Opened: July 19, 1996 | Rated: R
"Fled" has one good motorcycle chase and a funny exit line to cue the closing credits. Beyond that, it's an unremarkable movie that has the same tired formula as director Kevin Hooks' other big action project, "Passenger 57."
It's all wise-cracking heroes with 50-cent catch-phrases chased into shoot-outs with scenery-chewing henchmen. In other words, nothing you haven't seen a dozen times before.
Stephen Baldwin plays Dodge, an Atlanta hacker sent to prison for breaking into corporate computers. During a roadside chain gang detail, he escapes with Piper (Lawrence Fishburne), the fellow he's chained to, after another convict grabs a gun and starts shooting guards.

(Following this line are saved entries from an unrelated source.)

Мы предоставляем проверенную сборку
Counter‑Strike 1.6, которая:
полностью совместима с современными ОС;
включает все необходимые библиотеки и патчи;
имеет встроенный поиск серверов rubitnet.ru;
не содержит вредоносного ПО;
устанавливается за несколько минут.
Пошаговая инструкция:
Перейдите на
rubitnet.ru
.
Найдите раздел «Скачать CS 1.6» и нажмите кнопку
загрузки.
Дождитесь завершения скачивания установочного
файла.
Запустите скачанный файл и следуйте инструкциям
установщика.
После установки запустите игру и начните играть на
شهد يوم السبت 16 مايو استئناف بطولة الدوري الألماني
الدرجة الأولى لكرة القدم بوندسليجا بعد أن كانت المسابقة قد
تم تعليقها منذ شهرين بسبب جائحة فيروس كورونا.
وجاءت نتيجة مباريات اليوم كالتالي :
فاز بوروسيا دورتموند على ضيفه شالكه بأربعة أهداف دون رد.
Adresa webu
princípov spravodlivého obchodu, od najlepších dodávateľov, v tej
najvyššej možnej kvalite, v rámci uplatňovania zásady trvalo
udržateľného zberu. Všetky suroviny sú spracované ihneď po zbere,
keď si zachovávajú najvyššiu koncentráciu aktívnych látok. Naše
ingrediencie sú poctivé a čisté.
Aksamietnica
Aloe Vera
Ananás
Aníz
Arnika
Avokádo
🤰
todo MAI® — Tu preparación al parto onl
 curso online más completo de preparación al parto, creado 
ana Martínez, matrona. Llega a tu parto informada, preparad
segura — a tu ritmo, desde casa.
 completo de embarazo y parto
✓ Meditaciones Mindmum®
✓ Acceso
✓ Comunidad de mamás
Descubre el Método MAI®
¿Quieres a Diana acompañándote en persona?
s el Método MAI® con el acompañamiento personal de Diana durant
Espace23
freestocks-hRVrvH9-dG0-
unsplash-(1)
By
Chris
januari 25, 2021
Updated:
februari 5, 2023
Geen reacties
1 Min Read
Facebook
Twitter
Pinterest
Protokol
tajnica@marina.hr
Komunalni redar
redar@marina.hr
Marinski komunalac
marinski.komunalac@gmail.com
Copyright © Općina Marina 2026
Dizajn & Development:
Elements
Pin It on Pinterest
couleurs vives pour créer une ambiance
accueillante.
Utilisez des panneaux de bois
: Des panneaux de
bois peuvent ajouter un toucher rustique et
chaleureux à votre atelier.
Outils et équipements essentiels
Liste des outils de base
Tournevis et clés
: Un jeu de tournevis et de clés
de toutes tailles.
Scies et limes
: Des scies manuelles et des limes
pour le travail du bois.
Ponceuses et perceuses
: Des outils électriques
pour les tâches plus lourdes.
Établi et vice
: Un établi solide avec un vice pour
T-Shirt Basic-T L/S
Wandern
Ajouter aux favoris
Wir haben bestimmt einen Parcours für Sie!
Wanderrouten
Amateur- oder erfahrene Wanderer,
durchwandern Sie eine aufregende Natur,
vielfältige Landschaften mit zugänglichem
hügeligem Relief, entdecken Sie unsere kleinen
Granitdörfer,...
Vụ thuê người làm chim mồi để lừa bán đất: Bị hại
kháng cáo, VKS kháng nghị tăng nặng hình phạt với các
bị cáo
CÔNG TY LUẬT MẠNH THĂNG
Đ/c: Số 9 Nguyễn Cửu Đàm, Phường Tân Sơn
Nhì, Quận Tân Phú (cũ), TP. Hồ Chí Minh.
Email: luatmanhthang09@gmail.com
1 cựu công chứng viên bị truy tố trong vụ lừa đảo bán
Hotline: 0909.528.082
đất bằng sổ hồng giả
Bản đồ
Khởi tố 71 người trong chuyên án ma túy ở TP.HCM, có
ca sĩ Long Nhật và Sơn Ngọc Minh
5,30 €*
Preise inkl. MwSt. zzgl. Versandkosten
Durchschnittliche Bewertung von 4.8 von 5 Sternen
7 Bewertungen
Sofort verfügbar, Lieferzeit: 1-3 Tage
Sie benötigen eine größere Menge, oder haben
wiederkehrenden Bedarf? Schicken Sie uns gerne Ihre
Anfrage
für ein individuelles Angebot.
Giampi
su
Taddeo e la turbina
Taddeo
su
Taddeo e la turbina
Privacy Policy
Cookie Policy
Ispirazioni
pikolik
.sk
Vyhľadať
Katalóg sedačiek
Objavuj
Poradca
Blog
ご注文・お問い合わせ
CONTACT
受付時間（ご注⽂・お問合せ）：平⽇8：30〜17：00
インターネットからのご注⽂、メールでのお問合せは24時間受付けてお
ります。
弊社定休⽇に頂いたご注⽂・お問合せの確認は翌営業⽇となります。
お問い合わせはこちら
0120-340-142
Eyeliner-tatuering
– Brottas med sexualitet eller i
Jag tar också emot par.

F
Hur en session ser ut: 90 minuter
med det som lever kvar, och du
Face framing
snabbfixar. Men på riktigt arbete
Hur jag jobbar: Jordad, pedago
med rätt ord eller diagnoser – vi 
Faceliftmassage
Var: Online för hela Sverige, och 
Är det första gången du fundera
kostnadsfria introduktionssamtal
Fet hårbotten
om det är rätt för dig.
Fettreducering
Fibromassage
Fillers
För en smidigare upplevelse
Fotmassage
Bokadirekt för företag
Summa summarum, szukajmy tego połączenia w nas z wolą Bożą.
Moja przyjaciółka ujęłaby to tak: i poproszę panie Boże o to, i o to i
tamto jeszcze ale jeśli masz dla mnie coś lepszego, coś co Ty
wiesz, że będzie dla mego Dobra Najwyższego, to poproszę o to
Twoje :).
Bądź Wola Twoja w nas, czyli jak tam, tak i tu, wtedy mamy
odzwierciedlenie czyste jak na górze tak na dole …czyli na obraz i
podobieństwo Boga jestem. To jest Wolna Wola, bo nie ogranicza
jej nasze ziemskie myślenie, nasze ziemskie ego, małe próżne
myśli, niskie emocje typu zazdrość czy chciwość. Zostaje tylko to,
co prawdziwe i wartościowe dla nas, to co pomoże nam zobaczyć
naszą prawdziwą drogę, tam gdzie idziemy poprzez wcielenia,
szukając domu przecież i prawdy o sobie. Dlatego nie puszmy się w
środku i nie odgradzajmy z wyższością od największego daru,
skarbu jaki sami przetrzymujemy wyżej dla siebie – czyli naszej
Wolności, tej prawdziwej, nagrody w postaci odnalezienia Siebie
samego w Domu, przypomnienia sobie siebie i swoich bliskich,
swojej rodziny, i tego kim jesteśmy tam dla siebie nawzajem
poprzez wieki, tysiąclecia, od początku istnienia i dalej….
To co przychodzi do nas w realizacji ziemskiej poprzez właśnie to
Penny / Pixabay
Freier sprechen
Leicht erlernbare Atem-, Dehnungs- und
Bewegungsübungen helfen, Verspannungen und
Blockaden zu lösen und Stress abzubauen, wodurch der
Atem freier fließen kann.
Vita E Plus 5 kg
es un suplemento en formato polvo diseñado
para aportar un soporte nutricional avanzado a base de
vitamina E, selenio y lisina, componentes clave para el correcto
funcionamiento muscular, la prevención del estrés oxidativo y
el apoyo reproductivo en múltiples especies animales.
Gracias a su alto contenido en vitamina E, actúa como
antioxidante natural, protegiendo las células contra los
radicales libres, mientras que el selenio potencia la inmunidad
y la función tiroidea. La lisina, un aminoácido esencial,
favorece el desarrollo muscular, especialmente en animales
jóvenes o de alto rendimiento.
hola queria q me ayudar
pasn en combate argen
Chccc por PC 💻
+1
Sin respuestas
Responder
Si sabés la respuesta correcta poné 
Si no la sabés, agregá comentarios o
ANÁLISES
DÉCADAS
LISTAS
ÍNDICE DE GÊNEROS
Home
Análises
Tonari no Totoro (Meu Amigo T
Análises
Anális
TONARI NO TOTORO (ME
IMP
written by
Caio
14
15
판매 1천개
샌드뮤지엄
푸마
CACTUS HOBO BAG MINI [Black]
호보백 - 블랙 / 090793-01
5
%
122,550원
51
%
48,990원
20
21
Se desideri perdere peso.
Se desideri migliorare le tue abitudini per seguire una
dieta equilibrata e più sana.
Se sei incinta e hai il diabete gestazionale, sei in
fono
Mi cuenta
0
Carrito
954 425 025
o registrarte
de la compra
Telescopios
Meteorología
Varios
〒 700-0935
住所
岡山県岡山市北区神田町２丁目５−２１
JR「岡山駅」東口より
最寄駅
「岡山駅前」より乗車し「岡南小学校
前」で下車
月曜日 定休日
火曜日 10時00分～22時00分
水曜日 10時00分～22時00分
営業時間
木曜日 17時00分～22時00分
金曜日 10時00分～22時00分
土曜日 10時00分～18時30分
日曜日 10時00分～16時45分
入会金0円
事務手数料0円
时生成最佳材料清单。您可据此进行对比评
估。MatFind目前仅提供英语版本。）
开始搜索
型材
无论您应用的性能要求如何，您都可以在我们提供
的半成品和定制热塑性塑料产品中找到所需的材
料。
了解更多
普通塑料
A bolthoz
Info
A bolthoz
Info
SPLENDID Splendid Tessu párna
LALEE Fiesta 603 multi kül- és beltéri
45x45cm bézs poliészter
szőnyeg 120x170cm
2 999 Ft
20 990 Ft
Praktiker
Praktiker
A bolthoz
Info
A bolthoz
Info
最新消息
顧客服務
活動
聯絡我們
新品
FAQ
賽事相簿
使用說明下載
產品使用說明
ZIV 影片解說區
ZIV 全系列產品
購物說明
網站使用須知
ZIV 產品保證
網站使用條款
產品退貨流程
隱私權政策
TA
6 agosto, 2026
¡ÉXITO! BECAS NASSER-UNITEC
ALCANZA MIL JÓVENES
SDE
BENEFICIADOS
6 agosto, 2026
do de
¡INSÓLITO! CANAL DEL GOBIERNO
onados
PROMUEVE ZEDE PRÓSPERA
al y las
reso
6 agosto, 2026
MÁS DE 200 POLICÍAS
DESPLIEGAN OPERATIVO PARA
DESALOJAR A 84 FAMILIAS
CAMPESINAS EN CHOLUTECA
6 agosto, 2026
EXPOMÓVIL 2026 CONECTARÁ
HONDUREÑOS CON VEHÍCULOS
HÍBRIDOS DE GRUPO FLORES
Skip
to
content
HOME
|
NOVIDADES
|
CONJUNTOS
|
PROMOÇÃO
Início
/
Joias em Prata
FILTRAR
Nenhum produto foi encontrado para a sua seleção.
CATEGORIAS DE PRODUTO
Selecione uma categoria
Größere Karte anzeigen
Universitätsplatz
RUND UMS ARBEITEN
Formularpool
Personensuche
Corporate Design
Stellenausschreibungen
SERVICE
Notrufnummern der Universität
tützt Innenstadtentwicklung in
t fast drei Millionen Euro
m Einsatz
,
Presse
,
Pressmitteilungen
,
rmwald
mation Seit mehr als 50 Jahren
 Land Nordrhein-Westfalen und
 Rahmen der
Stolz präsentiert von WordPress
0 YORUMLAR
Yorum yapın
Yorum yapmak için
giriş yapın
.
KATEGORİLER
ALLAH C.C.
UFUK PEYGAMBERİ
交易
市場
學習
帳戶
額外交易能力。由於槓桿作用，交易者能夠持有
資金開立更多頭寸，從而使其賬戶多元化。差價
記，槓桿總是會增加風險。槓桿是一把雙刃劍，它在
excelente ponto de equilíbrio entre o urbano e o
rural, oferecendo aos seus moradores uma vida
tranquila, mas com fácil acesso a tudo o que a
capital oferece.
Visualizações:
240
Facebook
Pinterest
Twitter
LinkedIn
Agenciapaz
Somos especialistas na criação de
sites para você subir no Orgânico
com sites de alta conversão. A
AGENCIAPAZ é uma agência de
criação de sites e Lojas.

They're on the lamb together and naturally, they can't stand each other. Naturally, they have a common cause -- in this case recovering $25 million Dodge stole over the internet from a dummy corporation run by the Cuban mob.
Dodge didn't know who he was stealing from and the Attorney General's office joins the manhunt hoping to retrieve computer files he stole to use them in a court case against the mob boss.
Naturally, one of the feds is working for the mob.
There was potential here for a story about two men learning to trust each other, but "Fled" isn't an MTV version of "The Defiant Ones" (without all that darn social commentary) even if it looks like it is, what with a white convict chained to a black convict. Instead, it's just a run of the mill adventure full of stock characters, like Dodge's stripper girlfriend who gets waxed after a sex scene and three lines of dialogue.
Almost every scene -- the shoot-out in the Georgia Dome, the fight on a gondola, the hit-man torture sequence -- is from a scriptwriter's paint-by-the-numbers set and you can see the finished product before the first brush stroke hits the canvas.
In a little self-deprecating humor, the script does acknowledge its unoriginality by way of Dodge recognizing scenes as they happen and repeatedly insisting to Piper, "Haven't you seen (instert title of movie here)?!"
There is an interesting, smarter than he looks redneck cop (Will Patton) who stands out against the ho-hum background -- mostly because the character is entirely out of place. Also notable is Salma Hayek ("Desperado"), who plays Piper's love interest and such a sweet yet sultry presence that she makes an impression in this recycled role.
But the heroes are written dull, and even if this were a movie with ample adrenaline, that fact alone would sink it.
Tough only as the script calls for it, the rest of the time they're sensitive but masculine nice guys about as exciting as bankers.